Every secret agency gets a secret base. The agency wouldn't be secret if it didn't had a secret base and even some old unconditioned administrative building is a secret base if nobody knows what happens there, there is a lot cover around it and such. It just so happens that it is an underground facility. Not the biggest one to be honest. Hangar is something about the size to fit an Osprey (which is one of the biggest "ships" in terms of a lenght in any direction that X-COM can get, probably), while rest of the facillities aren't too big either.
The best thing we have now is to think around those limitations by doing something fun (atleast for me), which is "plotting the story".
Its not like UN has that little faith in X-COM, even from the start. At the point where we take command over the organisation and forward, Council has basically only two plans for dealing with alien threat. One is X-COM and other MiB. Both with very different approach. X-COM had many predecessors who showed some progress, like Xenonauts and "Kira-kuy" (something like that with the name, I didn't recently play the mod).
All they require are proofs and to gain those proofs, X-COM had to have good enough conditions to start. One, fairly small underground base, few engineers and scientists aren't much, really. Every country in UN (and basically every country in the world, since X-COM can get base in every part of the world which might not be "cannonicaly" up to player's choice, but a predefined, while player gets to choose, or the player's character, the "Commander" might himself look forward to create such organisations and intentionally influence and "nudge" the things to create first base in a place he choosed) could realistically have such underground base, X-COM don't get much from the start, really.

..............................

▸ TASKS AND EXERCISES
1/ Please duplicate the part of the X-COM passage that opens with the words containing "The best thing" and closes with "play the mod).".
2/ In the X-COM passage, what are the Council's two plans for dealing with the alien threat?
The material after this point comes from a different source.

▸ THE DATA
..............................

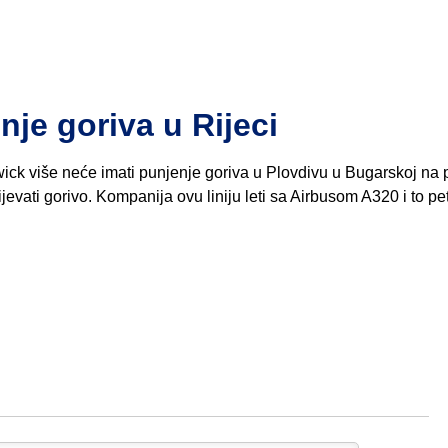
nje goriva u Rijeci
twick više neće imati punjenje goriva u Plovdivu u Bugarskoj na 
evati gorivo. Kompanija ovu liniju leti sa Airbusom A320 i to p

..............................

▸ TASK RESULTS
1/
The best thing we have now is to think around those limitations by doing something fun (atleast for me), which is "plotting the story".
Its not like UN has that little faith in X-COM, even from the start. At the point where we take command over the organisation and forward, Council has basically only two plans for dealing with alien threat. One is X-COM and other MiB. Both with very different approach. X-COM had many predecessors who showed some progress, like Xenonauts and "Kira-kuy" (something like that with the name, I didn't recently play the mod).

2/ X-COM and MiB.